Carrie interceded, “Alexandra, this isn’t helping.”


You
stop. Just because you lost Ray doesn’t mean I’m going to let the same thing happen to me!”

Carrie winced and stood up without thinking. She took a breath, ready to respond to Alexandra’s verbal slap with a cutting response, but stopped herself. She took a deep breath and reminded herself how horrible those hours had been after the accident. Ray injured. In surgery. Dying.

She remembered the words he’d said to her over and over again, during their worst times. His words that had calmed, promised, and failed in the end, through no fault of his own. She walked around the table, toward her sister, even as Alexandra’s eyes brimmed with tears and she said, “Carrie, I’m so sorry, I didn’t mean it—”

“It’s okay,” Carrie whispered, lying. Sometimes you had to lie to serve a greater truth. She put her arms around her sister and said the words Ray had once said to her. “We’ll get through this together. I promise.”

At that, Alexandra’s slight tears broke down into sobs. “Oh, shit, Carrie, I’m sorry!”

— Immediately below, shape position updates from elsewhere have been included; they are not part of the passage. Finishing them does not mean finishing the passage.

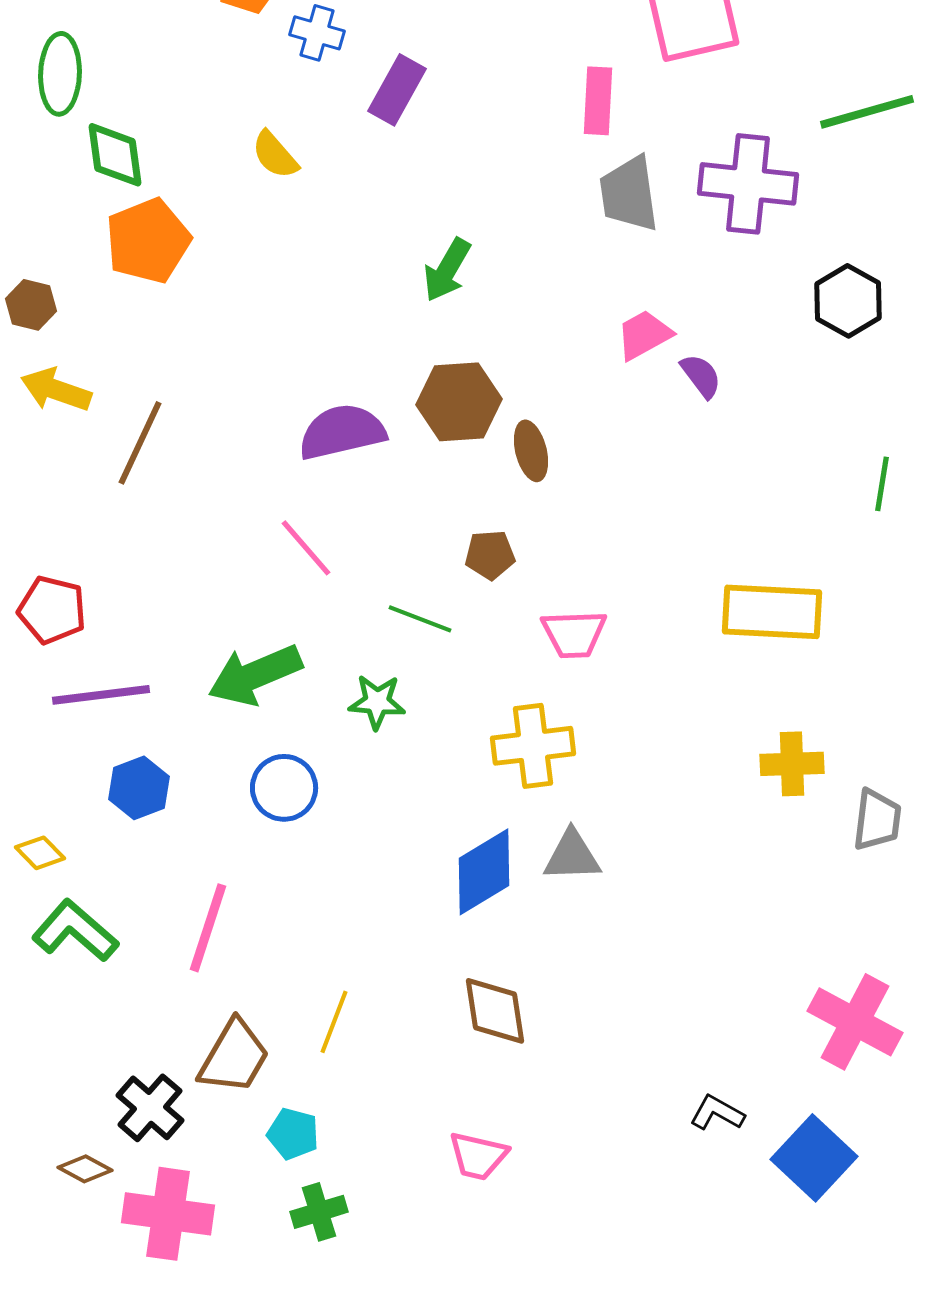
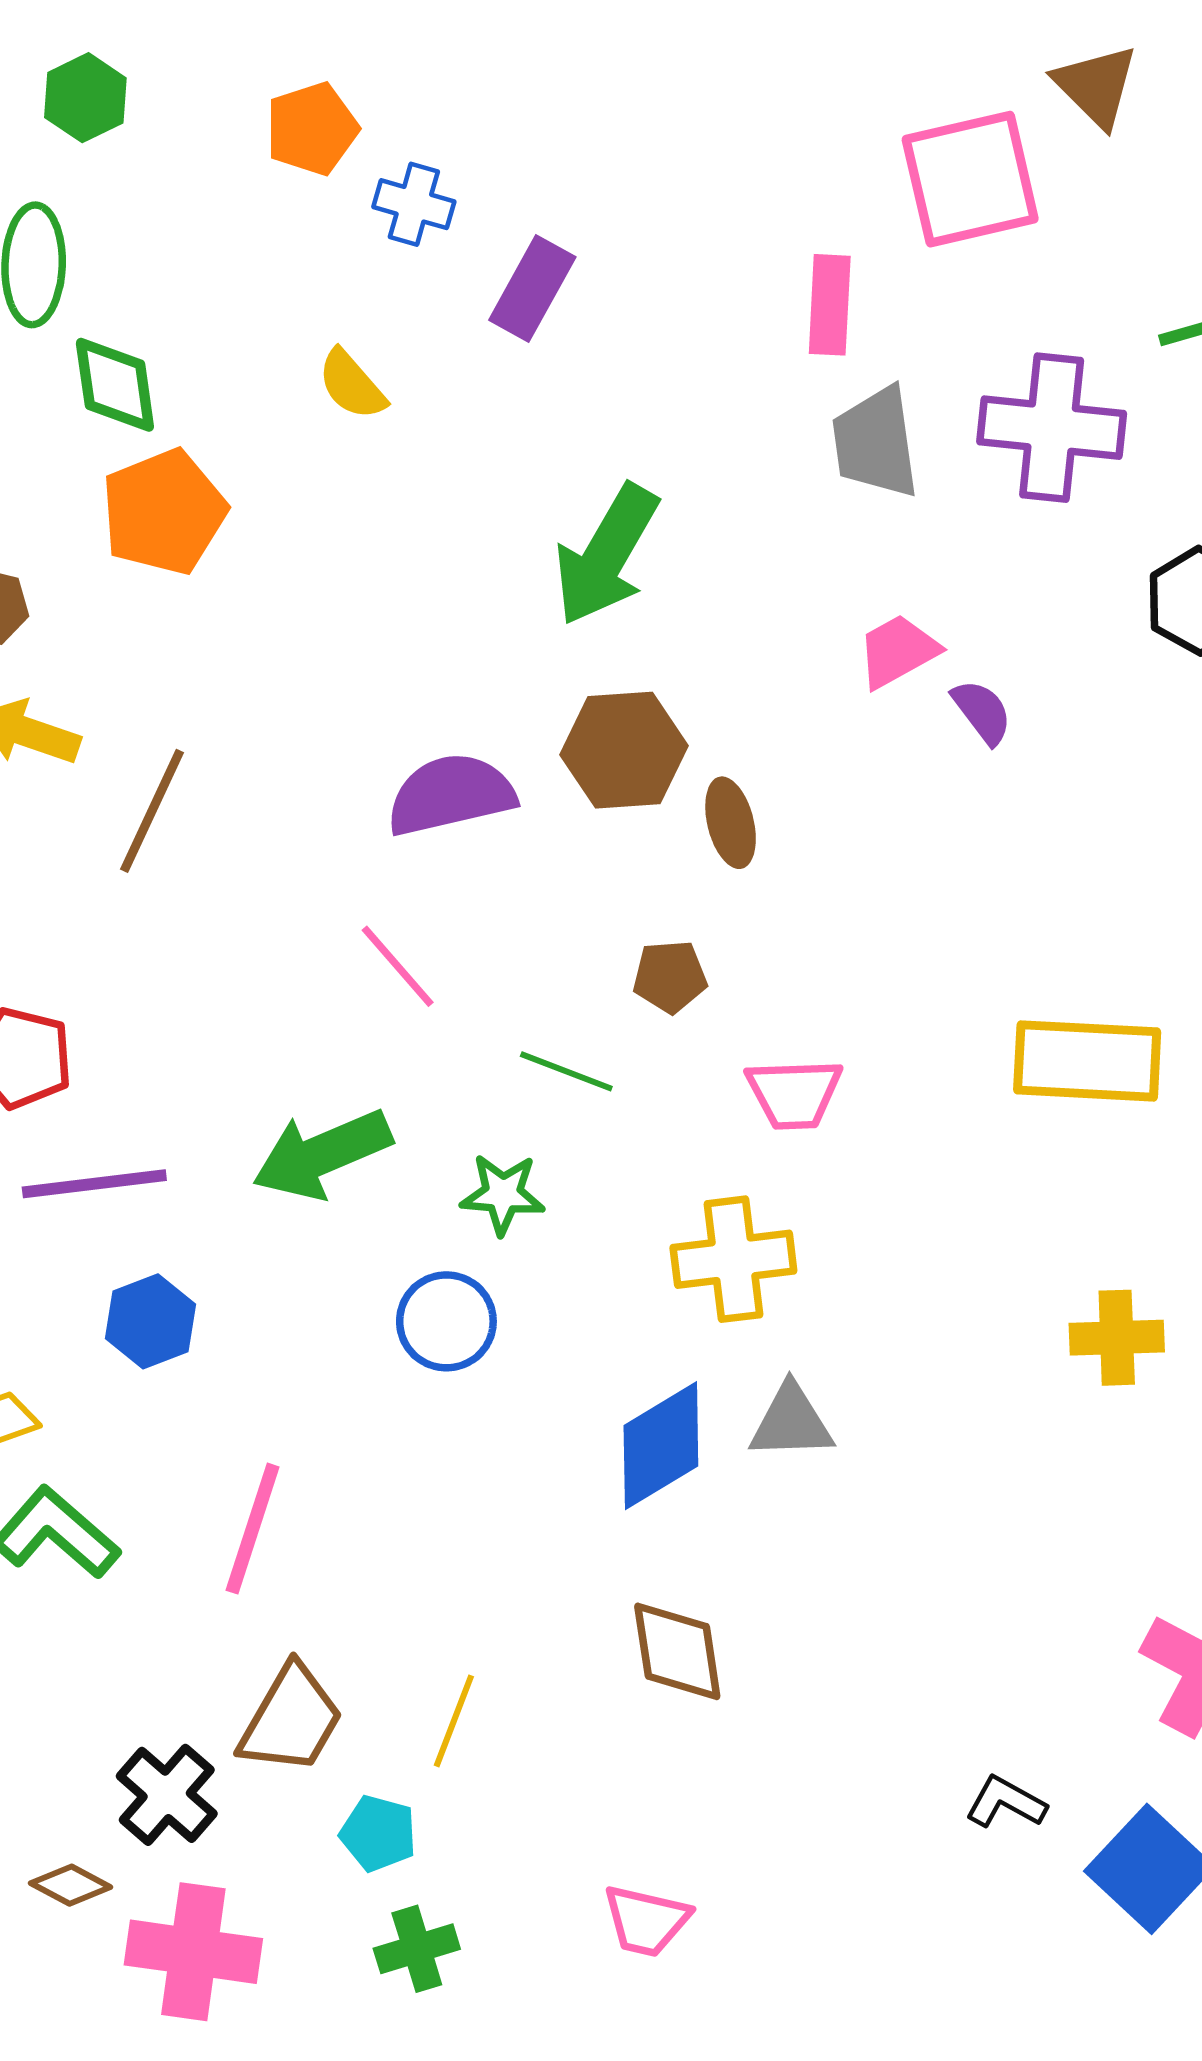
green arrow: (447, 270) -> (606, 555), size x1.5
yellow cross: (792, 764) -> (1117, 1338), moved
blue circle: (284, 788) -> (446, 1321), moved
yellow line: (334, 1022) -> (454, 1721), moved
pink trapezoid: (478, 1156) -> (646, 1921), moved

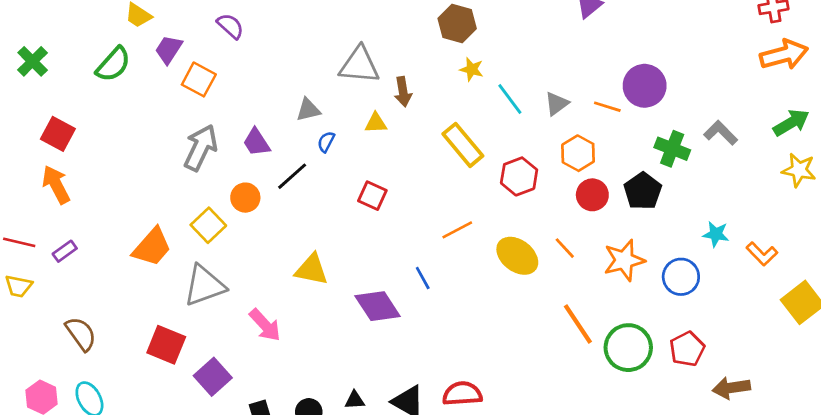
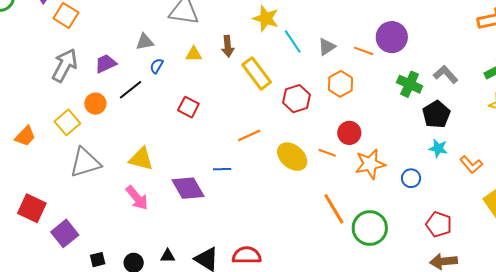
yellow star: (472, 69) -> (266, 18), size x1.5
brown arrow: (403, 92) -> (228, 46), moved
purple trapezoid: (256, 142) -> (106, 64), turned 95
black pentagon: (643, 191) -> (436, 114), moved
red circle: (592, 195) -> (349, 133), moved
orange trapezoid: (152, 247) -> (25, 136), size x0.7
orange line: (565, 248) -> (327, 153), turned -30
blue circle: (681, 277) -> (411, 178), size x0.7
blue line: (423, 278) -> (222, 169), turned -66
gray triangle: (204, 286) -> (85, 163), moved
pink arrow: (265, 325) -> (137, 198), moved
red pentagon: (687, 349) -> (439, 224), moved, turned -30

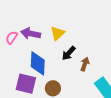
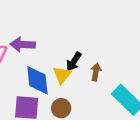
yellow triangle: (58, 33) -> (62, 75), moved

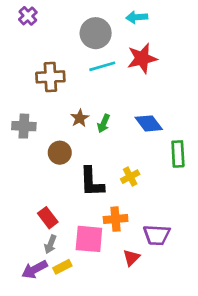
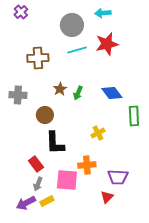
black L-shape: (92, 182) -> (55, 143), moved
red triangle: (131, 258) -> (107, 197), moved

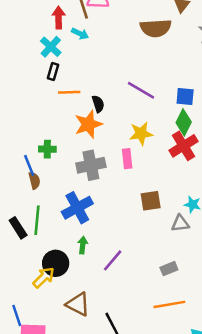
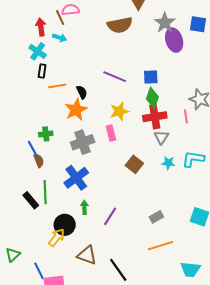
red cross: (183, 146) -> (155, 117), turned 30
brown square: (151, 201) -> (134, 164), turned -36
gray triangle: (180, 224) -> (161, 137), moved, turned -42

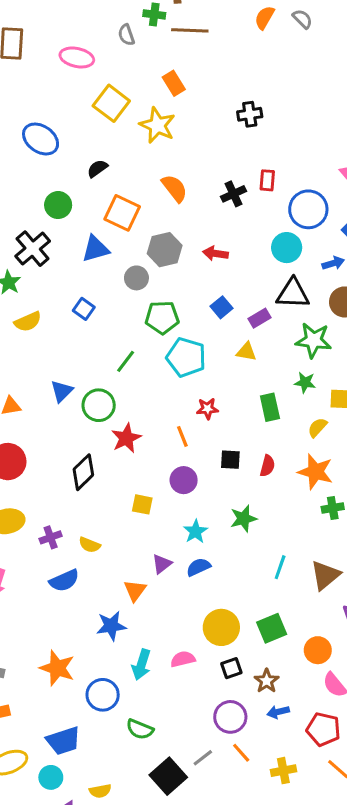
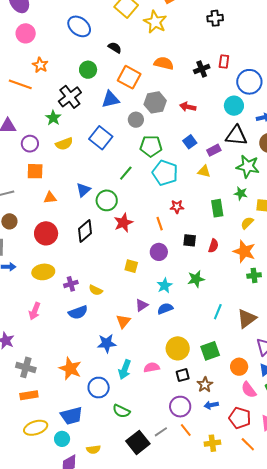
black semicircle: (97, 169) -> (115, 48), turned 64
orange semicircle: (174, 188) -> (164, 63), turned -42
blue square: (84, 309) -> (101, 138), size x1.6
black diamond: (83, 472) -> (85, 231), moved

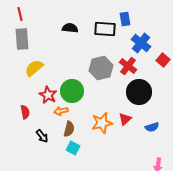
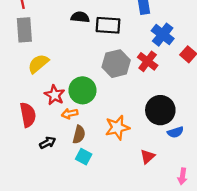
black rectangle: (105, 29) -> (108, 25), moved
black circle: (139, 92) -> (160, 110), moved
red semicircle: (25, 112) -> (28, 115), size x1.5
red triangle: (125, 119) -> (148, 157), moved
black arrow: (42, 136) -> (48, 143), turned -80

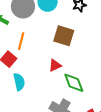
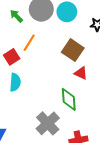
red triangle: (55, 65) -> (81, 73), moved, turned 32

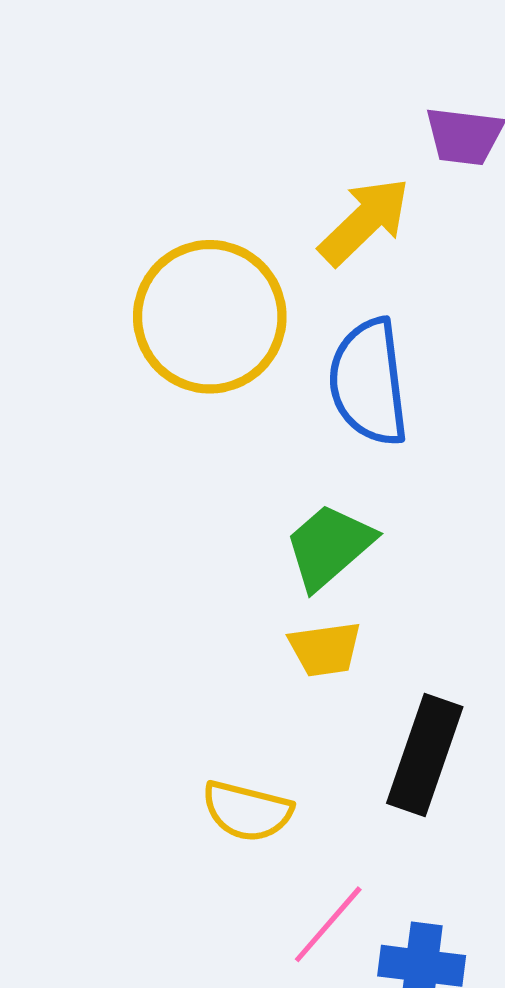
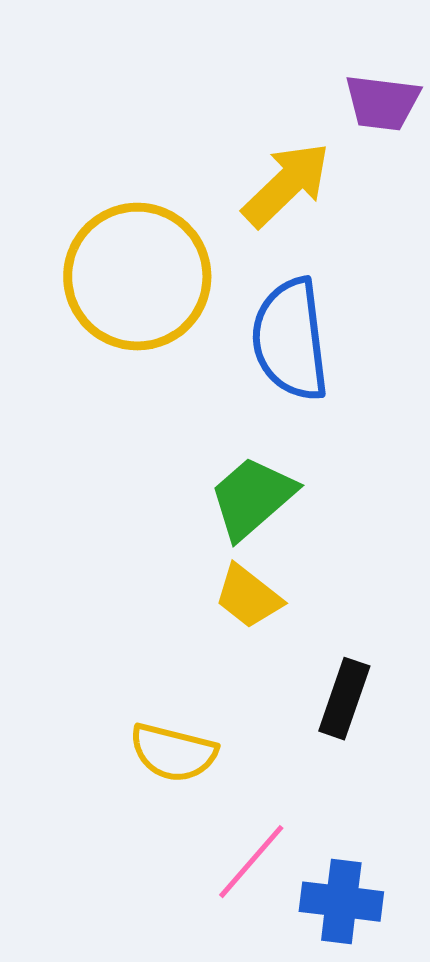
yellow trapezoid: (325, 649) -> (248, 597), turned 46
black rectangle: (425, 755) -> (344, 699), size x0.7

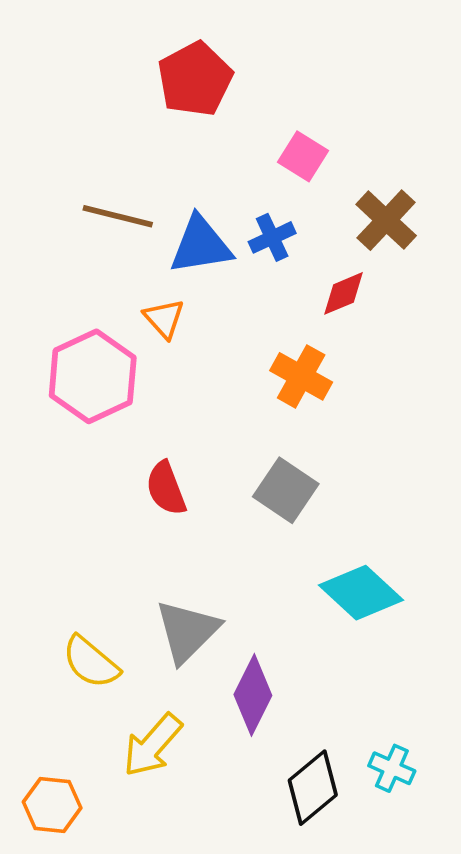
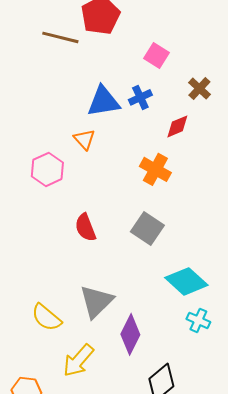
brown line: (118, 216) -> (60, 37), moved
brown cross: (386, 220) -> (199, 88), size x0.7
pink hexagon: (93, 376) -> (47, 169), size x0.7
cyan cross: (392, 768) -> (198, 320), moved

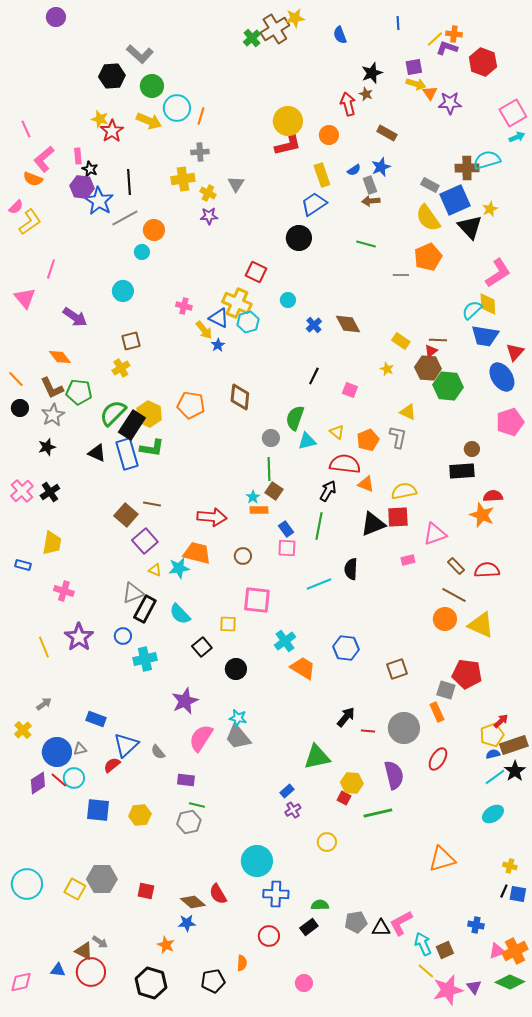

Carrie heard Sarah, behind her, talking to Bear. “Give her a second. She’s been a mess all morning. In a few minutes she’ll get it together.”

Alexandra sniffed and started to try to pull herself together. Carrie took her hand, and said, “Come sit.”

Alexandra followed, and Carrie said to Bear, “Can I get you anything? Coffee?”

Bear shook his head violently. “I had a million cups of coffee overnight. Last thing I need right now.”

Sarah said, “You haven’t slept?”

He gave her a dismissive glance then said, “I came out to brief you ladies on what we know so far, and to ask you a few more questions. Then I’m getting a couple hours of sleep.”

“Wait,” Carrie said. “I need to apologize for this morning, I was kind of a bitch.”

He held up a hand, as if to forestall the apology, and as if she’d been waiting for the queue, Rachel made a tiny coughing sound then began to cry.

Carrie started to stir, but Sarah jumped to her feet. “I’ve got her, Carrie.”

“Just bring her to me,” Carrie whispered.

Sarah lifted the baby and gently carried her to her older sister. “I hope the sight of a woman’s breasts don’t offend you, Mr. Wyden.”

He coughed, suddenly uneasy, and said, “Do what you gotta do.” All the same, he looked away as Carrie rearranged herself. Awkwardly, his eyes fixed on a spot somewhere far to her left, he said, “No need to apologize. We’re all under a lot of stress.”

“How is Leah?” she asked. The baby was latched on now. She draped the baby blanket around Rachel and looked in her eyes. They were pale blue, searching, serious. Carrie rarely felt happy or at peace these days. But when she fed her daughter, for the first time in her life she felt the presence of God in the bond between her and that tiny, defenseless baby. Sometimes she looked into Rachel’s eyes, and she could feel Ray’s arms wrapped around her from behind. His legs clasping her thighs, his eyes as he looked over her shoulder into the eyes of their daughter.